If you read our first post “Why Should I Move My Company to Silicon Valley” and want to know more, then keep reading. If you still can’t think of a good reason to consider setting up here, then readEuropean Entrepreneurs – Les Miserables in The Economist:http://www.economist.com/node/21559618?frsc=dg|a
A full-scale “market launch” is a really expensive, high-risk way to figure out whether your business model will work in the US market. Unless you have a streak of dare devil - enjoy zip-lining over lava pools and swimming with sharks - this is not the model we recommend. Swimming with the sharks often leads to sleeping with the fish. Whenever possible we will swim with the dolphins (no more marine metaphors – promise).
So how do you get started?
There is an old joke about how to eat an elephant. The answer is “one bite at a time”. That is also a good way to getting started in Silicon Valley.
This Lean go-to-market approach 1) assumes that your plan for conquering the New World is more of aGuess than a Plan; and 2) acknowledges that guesses need to be validated before you invest full scale. So instead of starting out with a Launch, you start out with a Learn. We recommend a three-stage process.
Stage 1 is the LEARN Phase where you focus on 1) documenting your assumptions (“guesses”) about customers, their problems, your value proposition, the competitive landscape, and where you and your product fit in.

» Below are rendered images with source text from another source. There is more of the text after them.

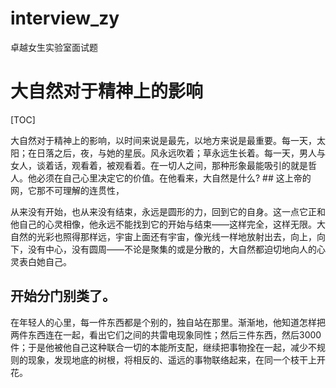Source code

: # interview_zy
卓越女生实验室面试题
# 大自然对于精神上的影响
[TOC]

大自然对于精神上的影响，以时间来说是最先，以地方来说是最重要。每一天，太阳；在日落之后，夜，与她的星辰。风永远吹着；草永远生长着。每一天，男人与女人，谈着话，观看着，被观看着。在一切人之间，那种形象最能吸引的就是哲人。他必须在自己心里决定它的价值。在他看来，大自然是什么? ## 这上帝的网，它那不可理解的连贯性，

从来没有开始，也从来没有结束，永远是圆形的力，回到它的自身。这一点它正和他自己的心灵相像，他永远不能找到它的开始与结束——这样完全，这样无限。大自然的光彩也照得那样远，宇宙上面还有宇宙，像光线一样地放射出去，向上，向下，没有中心，没有圆周——不论是聚集的或是分散的，大自然都迫切地向人的心灵表白她自己。
## 开始分门别类了。

在年轻人的心里，每一件东西都是个别的，独自站在那里。渐渐地，他知道怎样把两件东西连在一起，看出它们之间的共雷电现象同性；然后三件东西，然后3000件；于是他被他自己这种联合一切的本能所支配，继续把事物拴在一起，减少不规则的现象，发现地底的树根，将相反的、遥远的事物联络起来，在同一个枝干上开花。
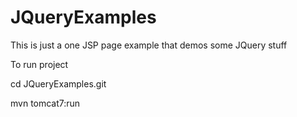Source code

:JQueryExamples
==============

This is just a one JSP page example that demos some JQuery stuff


To run project

cd JQueryExamples.git


mvn tomcat7:run
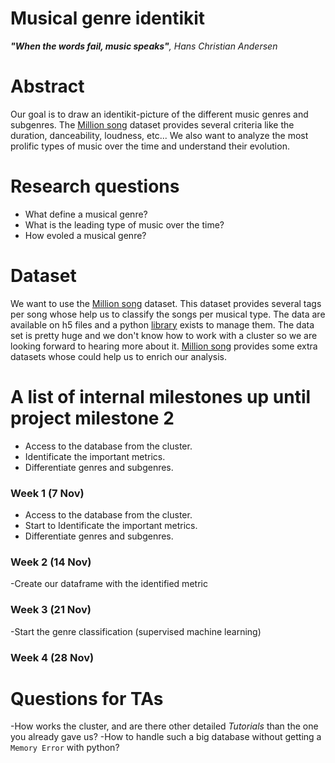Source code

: # Musical genre identikit

***"When the words fail, music speaks"**, Hans Christian Andersen*

# Abstract
Our goal is to draw an identikit-picture of the different music genres and subgenres. The [Million song](https://labrosa.ee.columbia.edu/millionsong/) dataset provides several criteria like the duration, danceability, loudness, etc... We also want to analyze the most prolific types of music over the time and understand their evolution.

# Research questions
 - What define a musical genre?
 - What is the leading type of music over the time?
 - How evoled a musical genre?

# Dataset
We want to use the [Million song](https://labrosa.ee.columbia.edu/millionsong/) dataset. This dataset provides several tags per song whose help us to classify the songs per musical type. The data are available on h5 files and a python [library](https://github.com/tbertinmahieux/MSongsDB/tree/master/PythonSrc) exists to manage them. The data set is pretty huge and we don't know how to work with a cluster so we are looking forward to hearing more about it. [Million song](https://labrosa.ee.columbia.edu/millionsong/) provides some extra datasets whose could help us to enrich our analysis.


# A list of internal milestones up until project milestone 2
 - Access to the database from the cluster.
 - Identificate the important metrics.
 - Differentiate genres and subgenres.
 
 ### Week 1 (7 Nov)

- Access to the database from the cluster.
- Start to Identificate the important metrics.
- Differentiate genres and subgenres.

### Week 2 (14 Nov)

-Create our dataframe with the identified metric

### Week 3 (21 Nov)

-Start the genre classification (supervised machine learning)


### Week 4 (28 Nov)


# Questions for TAs
-How works the cluster, and are there other detailed *Tutorials* than the one you already gave us?
-How to handle such a big database without getting a `Memory Error` with python?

This will take you two to three months and requires only a small team – 1 or 2 people -, a part-time or virtual office and a car, a Vespa or if you are in really good shape maybe just a road bike. You can do it in smaller chunks - e.g. iterations of 2 weeks at a time - or all at once.
The nice thing about this approach is that when you are done, you will be a whole lot smarter without having emptied your bank account.
Stage 2 is the SELL phase. You take what you learned and prove it by selling to your first customers in the New World. This can take anywhere from weeks to months depending on what you are selling to whom and how they buy. This too can be done with a minimalistic team and a lean budget. More about this in a later post.
The third stage is the GROW phase. Now you have insight, customers, proof points for your business model, and an investment case to take to Silicon Valley VCs (assuming your business requires venture capital).
You succeeded in “nailing it”, so now it’s time to think about scaling it.
This “three stage rocket” method is a Lean, capital-efficient approach to going to market and growing your company through Silicon Valley. Not everyone gets to product market fit, but even if you don’t you won’t break the bank figuring it out. And it should leave you the time and money – “runway” in Valley speak - to adjust your plan if you need to.